Saturday, August 7, 2010

Depression

Loneliness, fear (that ever present thought of what is to come), depression, and an increasing angst are the feelings of the moment, sitting here on the Greyhound bus. There has been a change in me, perhaps caused by being so long in a negative situation (at least one for me), but the shift from positive to negative has taken place, much to my surprise. Sitting here alone I struggle to find my way back to a place of self I once enjoyed. The usually outgoing person is becoming more withdrawn. Bi-Polar combined with an ever increasing dislike for the way our society has become could be the reason; that combined with a smile that no longer shines. How do I afford correcting/repairing the once brilliant smile of years ago, before the drugs, the infections, and the time of self destruction? No longer having good front teeth now causes a constant worry about how others perceive me. It seems the very items of personal appearance that I long ago determined whether I would talk to a person or not, are now the very things I struggle with. I now share the feelings of those people in the past, and understand how they feel when meeting new people. That desire to be accepted for who I am, regardless of any imperfections.

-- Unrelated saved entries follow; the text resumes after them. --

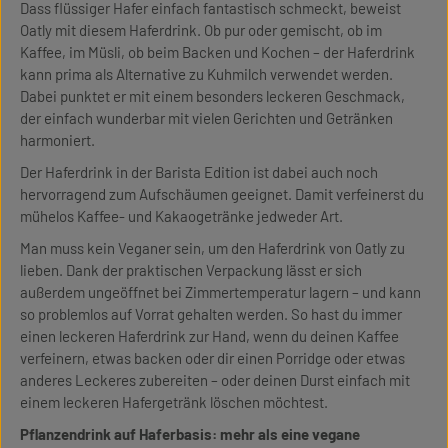
Dass flüssiger Hafer einfach fantastisch schmeckt, beweist
Oatly mit diesem Haferdrink. Ob pur oder gemischt, ob im
Kaffee, im Müsli, ob beim Backen und Kochen – der Haferdrink
kann prima als Alternative zu Kuhmilch verwendet werden.
Dabei punktet er mit einem besonders leckeren Geschmack,
der einfach wunderbar mit vielen Gerichten und Getränken
harmoniert.
Der Haferdrink in der Barista Edition ist dabei auch noch
hervorragend zum Aufschäumen geeignet. Damit verfeinerst du
mühelos Kaffee- und Kakaogetränke jedweder Art.
Man muss kein Veganer sein, um den Haferdrink von Oatly zu
lieben. Dank der praktischen Verpackung lässt er sich
außerdem ungeöffnet bei Zimmertemperatur lagern – und kann
so problemlos auf Vorrat gehalten werden. So hast du immer
einen leckeren Haferdrink zur Hand, wenn du deinen Kaffee
verfeinern, etwas backen oder dir einen Porridge oder etwas
anderes Leckeres zubereiten – oder deinen Durst einfach mit
einem leckeren Hafergetränk löschen möchtest.
Pflanzendrink auf Haferbasis: mehr als eine vegane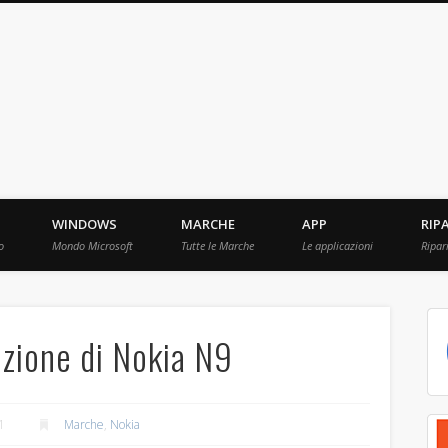
ebBit.com
i e Prove raccolti in Rete.
WINDOWS
MARCHE
APP
RIP
o
Mondo Microsoft
Tutte le Marche
Le applicazioni
Ripar
zione di Nokia N9
1
Marche
,
Nokia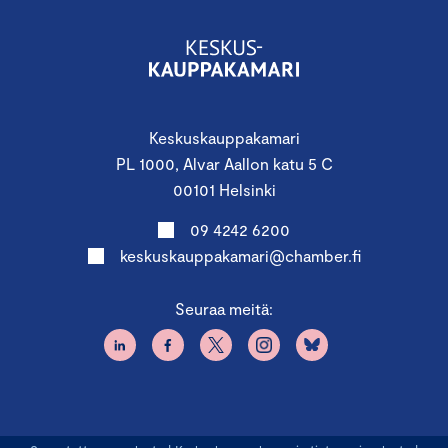
Keskuskauppakamari
PL 1000, Alvar Aallon katu 5 C
00101 Helsinki
09 4242 6200
keskuskauppakamari@chamber.fi
Seuraa meitä: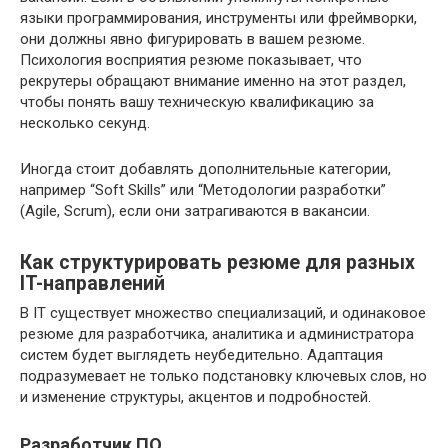
языки программирования, инструменты или фреймворки,
они должны явно фигурировать в вашем резюме.
Психология восприятия резюме показывает, что
рекрутеры обращают внимание именно на этот раздел,
чтобы понять вашу техническую квалификацию за
несколько секунд.
Иногда стоит добавлять дополнительные категории,
например “Soft Skills” или “Методологии разработки”
(Agile, Scrum), если они затрагиваются в вакансии.
Как структурировать резюме для разных
IT-направлений
В IT существует множество специализаций, и одинаковое
резюме для разработчика, аналитика и администратора
систем будет выглядеть неубедительно. Адаптация
подразумевает не только подстановку ключевых слов, но
и изменение структуры, акцентов и подробностей.
Разработчик ПО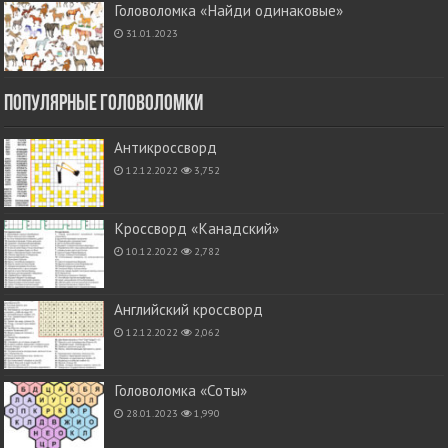
Головоломка «Найди одинаковые»
31.01.2023
Популярные головоломки
Антикроссворд
12.12.2022
3,752
Кроссворд «Канадский»
10.12.2022
2,782
Английский кроссворд
12.12.2022
2,062
Головоломка «Соты»
28.01.2023
1,990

My thoughts interrupted by the bus drivers announcements. Meal break in Baker City, Oregon. I'm not hungry. The small town is beautifully nestled in the valley, the mountains rise, soaring gracefully, surrounding me and the town. I sit alone on the quiet bus, the passengers departed for meals or smoking. Finally, I've figured a way to resolve some angst about travel schedules. I will be obtaining my tickets for the next leg of the bus journey when I arrive in each city usually 2 days from my arrival date. The 19 year old boy, with an apparent drinking issue, talks with the girl up front. Others sleep, some listen to music, others sight see along the trip from Salt Lake City to Seattle.

Swaying, movement, and the bus moves on. Next stop La Grande. The bus rattles and shakes a bit more than usual as we make our way, is something wrong?

A bit longer and I'll be changing buses in Stanfield, Oregon. Regrets surface and flood my mind, deepening the depression. At the moment, I cannot think, let alone write.